Гром впереди и великий разнос,

Выступят Инбер, Смирнов и Мартынов,

Слуцкий-бедняга, под общий психоз

Сдуру попавший, со скорбною миной.

 

Вот он — в избранников тесной толпе.

Может быть, если б не эта поездка,

Не возомнил бы он так о себе,

Мненье не высказал сжато и веско.

Лет через десять, надломлен и хмур

Скажет он мне в коктебельской столовой:

«Не осуждайте меня чересчур.

Я виноват». Испугаюсь: «Ну что вы!»

 

Такой непредвиденный сюжетный поворот, которым обрывается этот парад исторических реалий и персоналий, не может не дать читателю повода для провокационных вопросов и размышлений. Вроде бы в конце 1960-х уже не сажали за любую оговорку, и в то же время чувство страха как итог всего вышесказанного вполне объяснимо. Или испугался за собеседника, вынужденного все эти годы жить с чувством вины? Таким образом осуществляется взаимодействие между биографическими фактами и стиховой тканью: приподнимается край занавеса над исторической драмой, над психологической ситуацией, наше сознание настраивается на продолжение, и в этот момент нас резко останавливают: «На расстоянье стиха — и не ближе — / В жизни приблизиться можно к поэту», — предостерегает строка из рефлексии над биографией Мандельштама.

Введение себя в качестве действующего лица в финале используется и в стихотворении, которое начинается с шокирующего утверждения: «Смерти, помнится, не было в сорок девятом году». Понятно, на какой эффект рассчитано такое начало: читатель, чье сознание во многом сформировано современными СМИ, мгновенно затихает (это в 1949-м-то не было смерти?), и, используя воцарившуюся тишину, Кушнер с интонацией неторопливого раздумья развертывает проблему смерти в советской культуре:

 

У советской поэзии, — не было в мире такой,

Незатронутой смертью и тленом, завидуй, Египет! —

Цели вечные были и радостный смысл под рукой,

Красный конус Кремля и китайский параллелепипед.

--*--

◆ УСЛОВИЕ ЗАДАНИЯ:
Перепишите приведённый выше фрагмент о стихах Кушнера полностью, не меняя в нём ни слова, ни знака.

◆ ИСХОДНЫЕ ДАННЫЕ:
--*--

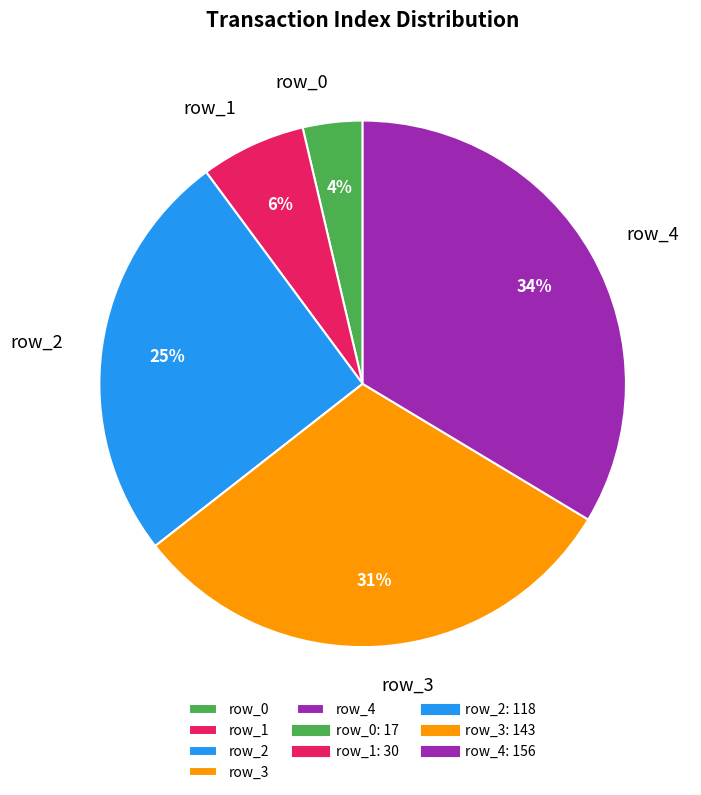

Which slice is the smallest?

row_0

--*--

◆ ОБРАЗЕЦ РЕШЕНИЯ:
Гром впереди и великий разнос,

Выступят Инбер, Смирнов и Мартынов,

Слуцкий-бедняга, под общий психоз

Сдуру попавший, со скорбною миной.

 

Вот он — в избранников тесной толпе.

Может быть, если б не эта поездка,

Не возомнил бы он так о себе,

Мненье не высказал сжато и веско.

Лет через десять, надломлен и хмур

Скажет он мне в коктебельской столовой:

«Не осуждайте меня чересчур.

Я виноват». Испугаюсь: «Ну что вы!»

 

Такой непредвиденный сюжетный поворот, которым обрывается этот парад исторических реалий и персоналий, не может не дать читателю повода для провокационных вопросов и размышлений. Вроде бы в конце 1960-х уже не сажали за любую оговорку, и в то же время чувство страха как итог всего вышесказанного вполне объяснимо. Или испугался за собеседника, вынужденного все эти годы жить с чувством вины? Таким образом осуществляется взаимодействие между биографическими фактами и стиховой тканью: приподнимается край занавеса над исторической драмой, над психологической ситуацией, наше сознание настраивается на продолжение, и в этот момент нас резко останавливают: «На расстоянье стиха — и не ближе — / В жизни приблизиться можно к поэту», — предостерегает строка из рефлексии над биографией Мандельштама.

Введение себя в качестве действующего лица в финале используется и в стихотворении, которое начинается с шокирующего утверждения: «Смерти, помнится, не было в сорок девятом году». Понятно, на какой эффект рассчитано такое начало: читатель, чье сознание во многом сформировано современными СМИ, мгновенно затихает (это в 1949-м-то не было смерти?), и, используя воцарившуюся тишину, Кушнер с интонацией неторопливого раздумья развертывает проблему смерти в советской культуре:

 

У советской поэзии, — не было в мире такой,

Незатронутой смертью и тленом, завидуй, Египет! —

Цели вечные были и радостный смысл под рукой,

Красный конус Кремля и китайский параллелепипед.